[Exercise description] Repeat everything in the data exactly except images.

[Source material]
****************************************
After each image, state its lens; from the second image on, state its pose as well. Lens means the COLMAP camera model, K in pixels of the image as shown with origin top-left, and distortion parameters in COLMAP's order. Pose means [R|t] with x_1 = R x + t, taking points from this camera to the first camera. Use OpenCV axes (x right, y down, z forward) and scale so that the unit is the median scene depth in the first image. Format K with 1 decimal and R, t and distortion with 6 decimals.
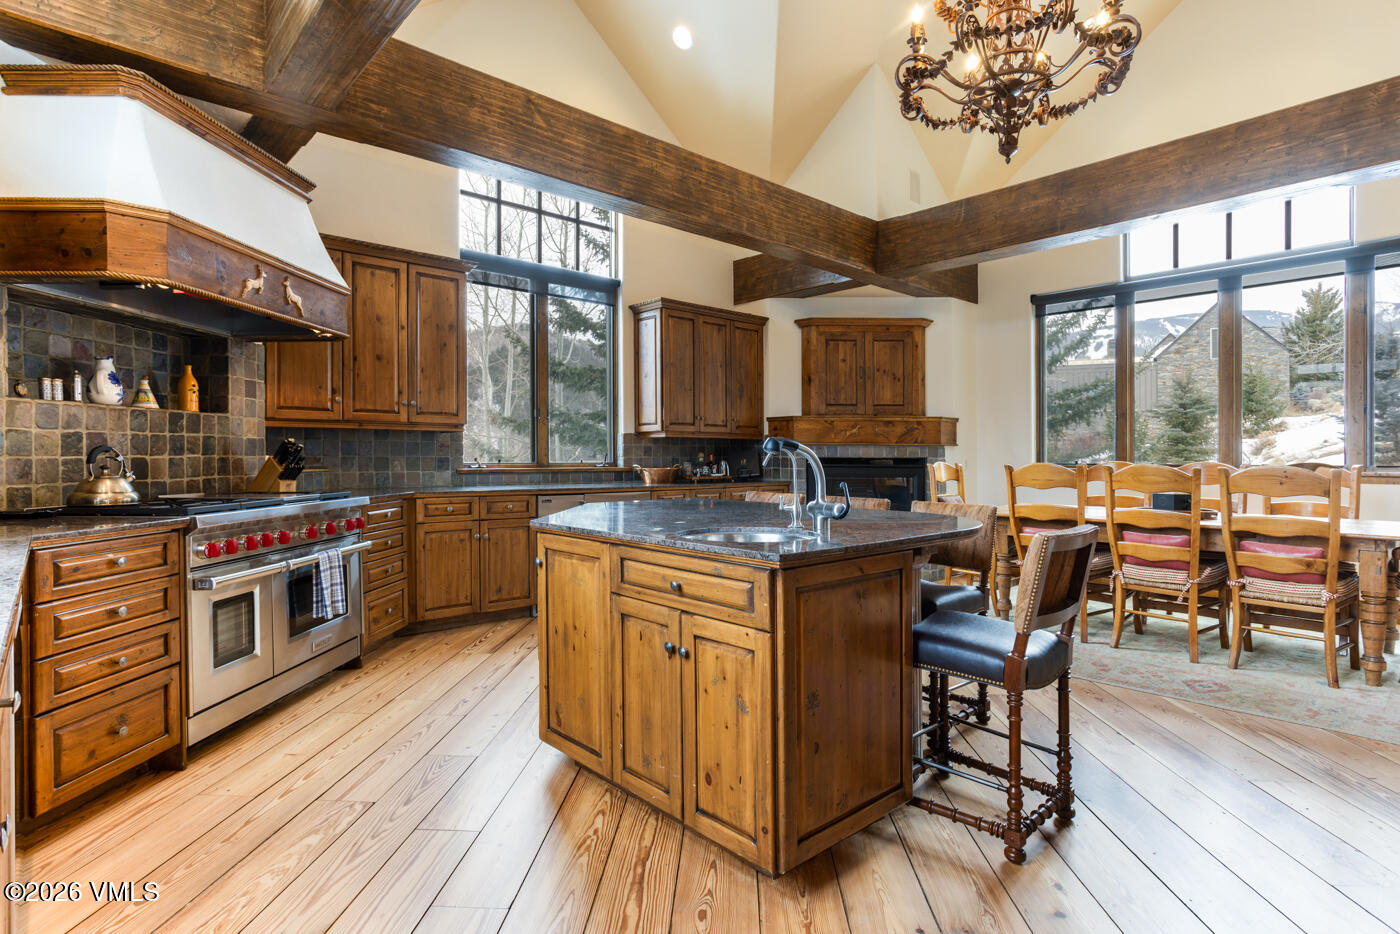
lens RADIAL K [[706.0, 0, 704.0], [0, 706.0, 465.1], [0, 0, 1]] dist [-0.021651, 0.001368]
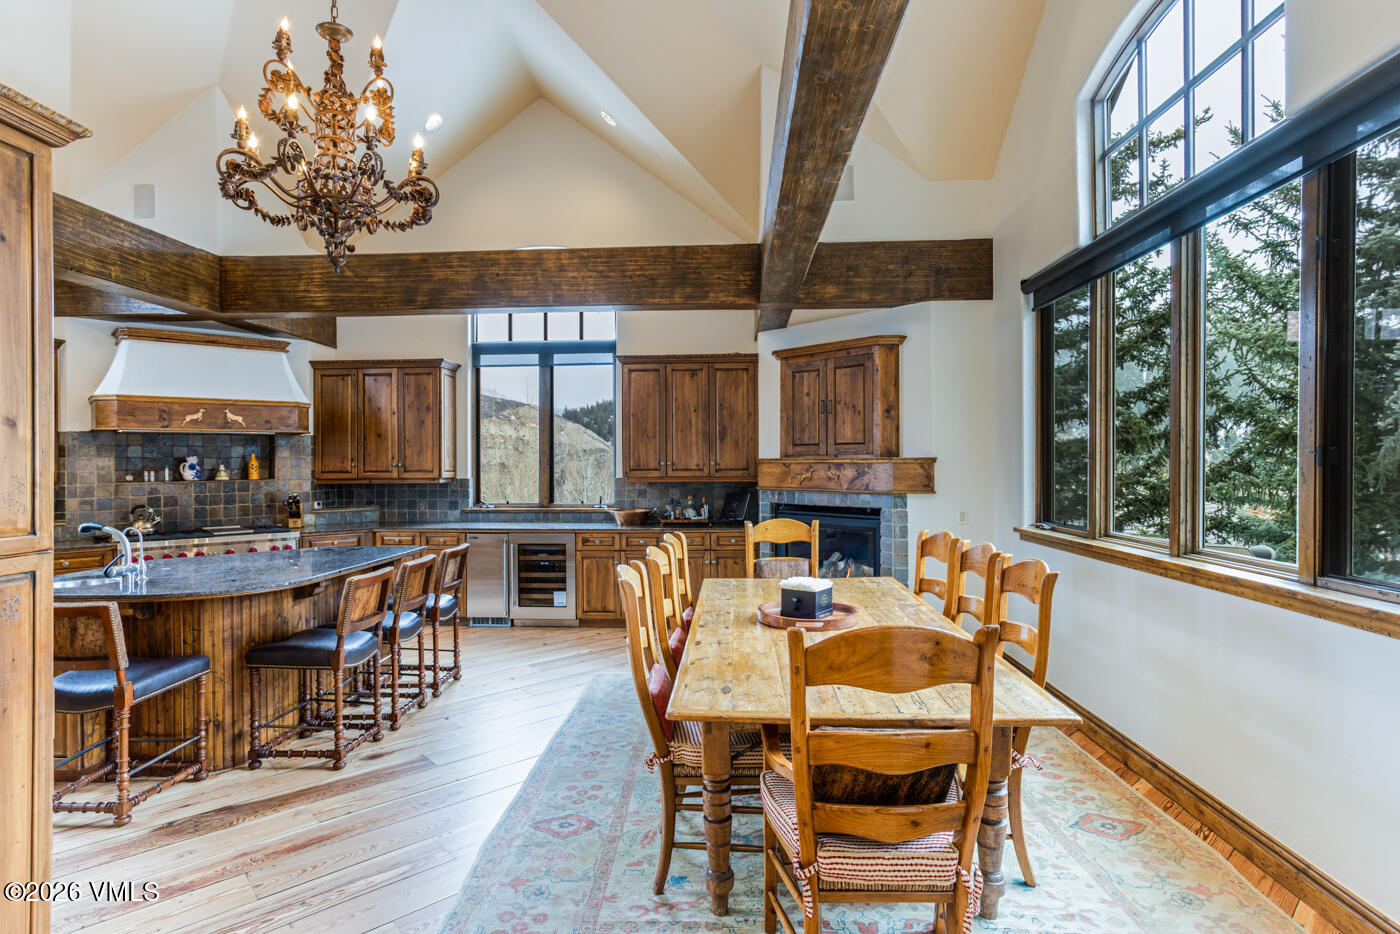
lens RADIAL K [[706.0, 0, 698.2], [0, 706.0, 469.6], [0, 0, 1]] dist [-0.021651, 0.001368]
pose [[0.718857, -0.001964, -0.695156, 1.052637], [-0.000224, 0.999995, -0.003057, -0.075825], [0.695158, 0.002354, 0.718853, 0.397292]]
****************************************
[Result below]
After each image, state its lens; from the second image on, state its pose as well. Lens means the COLMAP camera model, K in pixels of the image as shown with origin top-left, and distortion parameters in COLMAP's order. Pose means [R|t] with x_1 = R x + t, taking points from this camera to the first camera. Use OpenCV axes (x right, y down, z forward) and scale so that the unit is the median scene depth in the first image. Format K with 1 decimal and R, t and distortion with 6 decimals.
lens RADIAL K [[706.0, 0, 704.0], [0, 706.0, 465.1], [0, 0, 1]] dist [-0.021651, 0.001368]
lens RADIAL K [[706.0, 0, 698.2], [0, 706.0, 469.6], [0, 0, 1]] dist [-0.021651, 0.001368]
pose [[0.718857, -0.001964, -0.695156, 1.052637], [-0.000224, 0.999995, -0.003057, -0.075825], [0.695158, 0.002354, 0.718853, 0.397292]]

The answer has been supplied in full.